Background: Interdisciplinary rounding at the bedside is associated with improvements in patient flow metrics, interdisciplinary communication, and patient perception of teamwork among care team members. At UC San Diego Health, FIT (Focused Interdisciplinary Team) Rounding has been the standard of care on seven diverse patient care units since 2017. However, with the arrival of the Covid-19 pandemic, rounding moved away from the bedside, and the fidelity of our model waned. In the wake of the pandemic there is an opportunity to redesign a humanized, harmonized, optimized process that improves quality and efficiencies for patients and care team members alike. Lean methodology is a valuable tool for developing, implementing, and assessing change in the hospital setting, offering an iterative approach to achieving long-term quality improvement.

Purpose: We aimed to create a multidisciplinary forum to assess the current state of our FIT rounding model, identify themes of opportunity, design the future state and plan pilot implementation of our re-imagined rounding model. We intended to utilize Lean tools and methods to help optimize resource allocation across disciplines.

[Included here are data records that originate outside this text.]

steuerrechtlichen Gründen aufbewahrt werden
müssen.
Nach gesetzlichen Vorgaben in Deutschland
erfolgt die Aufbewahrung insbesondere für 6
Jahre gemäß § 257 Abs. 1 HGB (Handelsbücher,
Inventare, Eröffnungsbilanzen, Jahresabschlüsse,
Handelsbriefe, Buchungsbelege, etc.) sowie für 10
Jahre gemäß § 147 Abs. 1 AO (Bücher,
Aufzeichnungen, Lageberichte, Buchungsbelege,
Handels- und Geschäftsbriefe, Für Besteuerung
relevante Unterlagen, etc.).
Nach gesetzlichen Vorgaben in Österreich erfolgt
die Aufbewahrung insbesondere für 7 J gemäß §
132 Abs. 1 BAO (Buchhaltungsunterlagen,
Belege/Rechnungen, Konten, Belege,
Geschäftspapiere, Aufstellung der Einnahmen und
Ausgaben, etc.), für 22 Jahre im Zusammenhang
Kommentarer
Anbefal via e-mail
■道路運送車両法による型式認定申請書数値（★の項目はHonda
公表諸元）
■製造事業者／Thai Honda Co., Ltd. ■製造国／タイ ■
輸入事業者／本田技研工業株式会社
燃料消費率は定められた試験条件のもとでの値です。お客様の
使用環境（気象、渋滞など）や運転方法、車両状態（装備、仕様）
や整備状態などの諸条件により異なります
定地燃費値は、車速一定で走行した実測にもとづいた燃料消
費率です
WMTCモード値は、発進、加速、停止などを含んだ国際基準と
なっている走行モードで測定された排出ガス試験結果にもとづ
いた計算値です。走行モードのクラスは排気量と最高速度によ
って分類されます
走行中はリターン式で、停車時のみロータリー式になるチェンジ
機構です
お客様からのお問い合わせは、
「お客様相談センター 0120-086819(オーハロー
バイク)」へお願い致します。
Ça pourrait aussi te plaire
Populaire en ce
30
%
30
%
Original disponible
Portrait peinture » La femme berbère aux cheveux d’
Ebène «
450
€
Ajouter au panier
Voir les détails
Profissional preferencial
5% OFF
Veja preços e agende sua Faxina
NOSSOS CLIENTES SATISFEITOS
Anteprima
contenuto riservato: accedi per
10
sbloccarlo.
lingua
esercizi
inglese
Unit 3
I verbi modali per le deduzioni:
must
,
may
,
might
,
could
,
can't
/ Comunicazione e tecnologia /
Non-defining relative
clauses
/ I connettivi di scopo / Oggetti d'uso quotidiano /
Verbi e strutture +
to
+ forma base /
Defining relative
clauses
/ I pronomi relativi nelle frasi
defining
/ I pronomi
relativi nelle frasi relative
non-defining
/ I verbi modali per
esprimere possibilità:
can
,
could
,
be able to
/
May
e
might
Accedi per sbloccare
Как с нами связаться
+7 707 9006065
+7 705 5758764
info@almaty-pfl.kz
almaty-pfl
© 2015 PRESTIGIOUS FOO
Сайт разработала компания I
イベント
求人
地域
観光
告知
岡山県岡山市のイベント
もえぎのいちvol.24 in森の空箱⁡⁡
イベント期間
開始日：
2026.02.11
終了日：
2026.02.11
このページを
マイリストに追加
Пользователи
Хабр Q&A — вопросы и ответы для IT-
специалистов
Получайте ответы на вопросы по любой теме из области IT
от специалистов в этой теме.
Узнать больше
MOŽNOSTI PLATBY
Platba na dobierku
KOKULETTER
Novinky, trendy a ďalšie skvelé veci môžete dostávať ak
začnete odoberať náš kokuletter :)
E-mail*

Description: We held a two-day rapid process improvement workshop (RPIW) to re-design our interdisciplinary rounding model in the division of Hospital Medicine. All care-team disciplines involved in FIT were represented: hospital medicine, nursing, care management, social work, pharmacy, rehab services. Members from patient experience, information technology (IT), and health systems operations were also included. Professionals trained in Lean methodology led the workshop. Day 1 focused on understanding the current state of FIT and developing Lean knowledge. The team learned of tools to examine issues & their root causes, and inform countermeasure development. We created and reviewed detailed workflow process maps (incorporating feedback from key stakeholders), identified areas of opportunity, and submitted ideas for improvement. We envisioned our future state and agreed on high-level guiding principles for solution generation. On Day 2, we split into 4 work groups focused on refining standard work, logistics optimization, electronic health record (EHR) documentation and designing a patient deliverable. We built out implementation, communication, and measurement plans to ensure follow-through on achieving and sustaining our future state. We planned weekly workstream meetings and sponsor check-ins to fine-tune our processes, and concluded the event with a final report-out to all stakeholders. Participants described the workshop as a high-yield, collaborative approach to quality improvement, deepening appreciation across disciplines along the way.

Conclusions: A multidisciplinary RPIW is an effective modality for redesigning an interdisciplinary rounding model. By including all disciplines and taking a grassroots approach, this method garners buy-in from all team members, encourages a culture of change acceptance and excitement for the process. Incorporating Lean training amplifies the efficacy and efficiency of the redesign. Including patients helps ensure patient-centeredness, and including IT facilitates expedited design of EHR documentation tools. Much like the rounding model itself, the multidisciplinary RPIW format facilitates powerful collaboration between colleagues, armed with diversity of expertise and perspective, united in their goal to improve patient care.